Remember when you solved systems of linear equations in school? This is essentially the same. You just swap out $K=\mathbb R$ for $K=\mathbb F_{601}$ which allows you to essentially do the same things as with $\mathbb R$, even if it is a little bit less inttuitive.

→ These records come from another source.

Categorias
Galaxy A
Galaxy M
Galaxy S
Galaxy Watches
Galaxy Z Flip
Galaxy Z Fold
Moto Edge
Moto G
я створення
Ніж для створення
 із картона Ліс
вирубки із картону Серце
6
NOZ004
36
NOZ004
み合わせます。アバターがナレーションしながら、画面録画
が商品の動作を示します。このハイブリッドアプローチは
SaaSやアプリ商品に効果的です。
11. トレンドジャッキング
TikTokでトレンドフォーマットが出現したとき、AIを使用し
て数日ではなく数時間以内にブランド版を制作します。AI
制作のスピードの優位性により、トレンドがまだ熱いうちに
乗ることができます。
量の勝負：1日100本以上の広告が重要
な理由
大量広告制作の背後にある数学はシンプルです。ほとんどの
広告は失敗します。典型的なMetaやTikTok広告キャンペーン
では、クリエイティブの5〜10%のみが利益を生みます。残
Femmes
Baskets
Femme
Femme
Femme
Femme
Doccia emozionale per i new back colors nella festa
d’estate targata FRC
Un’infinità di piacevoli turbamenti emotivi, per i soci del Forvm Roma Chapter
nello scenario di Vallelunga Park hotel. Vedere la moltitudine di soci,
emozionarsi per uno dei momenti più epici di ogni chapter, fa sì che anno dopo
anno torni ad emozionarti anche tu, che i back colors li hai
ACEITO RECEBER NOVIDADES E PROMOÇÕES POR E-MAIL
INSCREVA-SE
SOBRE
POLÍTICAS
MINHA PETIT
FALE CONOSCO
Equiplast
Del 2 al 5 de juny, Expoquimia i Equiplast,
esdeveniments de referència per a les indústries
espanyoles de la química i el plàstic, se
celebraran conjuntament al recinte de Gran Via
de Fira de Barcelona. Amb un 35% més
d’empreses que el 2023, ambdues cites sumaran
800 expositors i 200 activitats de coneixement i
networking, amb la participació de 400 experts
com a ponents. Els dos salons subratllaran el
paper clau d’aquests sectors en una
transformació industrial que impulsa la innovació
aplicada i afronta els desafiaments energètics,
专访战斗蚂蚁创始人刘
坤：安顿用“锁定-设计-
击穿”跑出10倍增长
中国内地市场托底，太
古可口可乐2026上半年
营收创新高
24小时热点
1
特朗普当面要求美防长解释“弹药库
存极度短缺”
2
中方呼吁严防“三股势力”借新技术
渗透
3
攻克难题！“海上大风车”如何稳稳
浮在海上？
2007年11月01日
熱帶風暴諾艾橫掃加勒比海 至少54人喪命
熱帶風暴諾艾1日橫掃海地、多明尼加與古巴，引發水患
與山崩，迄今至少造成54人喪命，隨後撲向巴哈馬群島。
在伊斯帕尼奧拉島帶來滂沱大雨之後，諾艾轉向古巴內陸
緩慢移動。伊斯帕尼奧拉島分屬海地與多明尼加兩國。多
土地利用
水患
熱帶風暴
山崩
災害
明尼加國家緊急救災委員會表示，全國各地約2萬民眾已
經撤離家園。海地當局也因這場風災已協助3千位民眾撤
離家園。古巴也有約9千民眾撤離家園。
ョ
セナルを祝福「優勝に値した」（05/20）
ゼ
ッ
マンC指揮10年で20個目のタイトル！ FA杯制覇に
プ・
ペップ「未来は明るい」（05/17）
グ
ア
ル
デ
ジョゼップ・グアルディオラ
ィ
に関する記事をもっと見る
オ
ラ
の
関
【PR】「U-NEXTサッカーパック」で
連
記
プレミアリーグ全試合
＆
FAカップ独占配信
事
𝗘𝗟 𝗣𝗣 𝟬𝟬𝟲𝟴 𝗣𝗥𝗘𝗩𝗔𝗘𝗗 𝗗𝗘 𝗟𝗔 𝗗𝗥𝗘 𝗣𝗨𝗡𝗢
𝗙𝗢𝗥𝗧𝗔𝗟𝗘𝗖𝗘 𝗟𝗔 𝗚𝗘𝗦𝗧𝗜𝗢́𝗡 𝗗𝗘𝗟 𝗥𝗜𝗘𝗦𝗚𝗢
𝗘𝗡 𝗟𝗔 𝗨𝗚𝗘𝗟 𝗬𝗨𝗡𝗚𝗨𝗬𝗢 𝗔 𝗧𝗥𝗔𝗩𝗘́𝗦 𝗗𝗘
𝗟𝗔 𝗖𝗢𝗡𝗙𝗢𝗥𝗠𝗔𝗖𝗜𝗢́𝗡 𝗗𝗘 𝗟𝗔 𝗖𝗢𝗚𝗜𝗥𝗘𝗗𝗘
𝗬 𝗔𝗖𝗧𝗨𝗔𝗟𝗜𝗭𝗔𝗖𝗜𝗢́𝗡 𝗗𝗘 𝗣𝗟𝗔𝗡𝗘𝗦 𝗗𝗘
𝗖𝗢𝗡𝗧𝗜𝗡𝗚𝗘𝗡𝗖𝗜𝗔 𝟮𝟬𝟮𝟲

First too $\mathbb F_{601}$, as $p=601$ is prime, this is what is called a field. Essentially instead of doing normal addition, you do normal addition first and then reduce the result $\bmod p$ (ie take the remainder after integer division by $p$), same for subtraction and multiplication. Exponentiation works the same (as it is just repeated multiplication) and you can use the identity $1/a:=a^{p-2}\bmod p$. Now you can view your problem to solve the following equation over this field:
$$\begin{pmatrix}
m_1&1\\
m_2&1
\end{pmatrix}
\cdot
\begin{pmatrix}
k_1\\k_2
\end{pmatrix}
=
\begin{pmatrix}
c_1\\c_2
\end{pmatrix}$$
Obviously you will bring the matrix into triangle form (by subtracting the first line from the second) resulting in
$$\begin{pmatrix}
m_1&1\\
m_2-m_1&0
\end{pmatrix}
\cdot
\begin{pmatrix}
k_1\\k_2
\end{pmatrix}
=
\begin{pmatrix}
c_1\\c_2-c_1
\end{pmatrix}$$
Implying that $k_1=\frac{c_2-c_1}{m_2-m_1}$, which is indeed expected if we consider the cipher to be a linear function like those you learned in school. Now it immediately follows that $k_1\cdot m_1+k_2=c_1\iff k_2=c_1-k_1\cdot m_1$ and you have thus successfully recovered the full key $\begin{pmatrix}
k_1\\k_2
\end{pmatrix}$.
I'll leave it as an exercise to plug-in the numbers and recover the concrete values using a calculator or some online tool.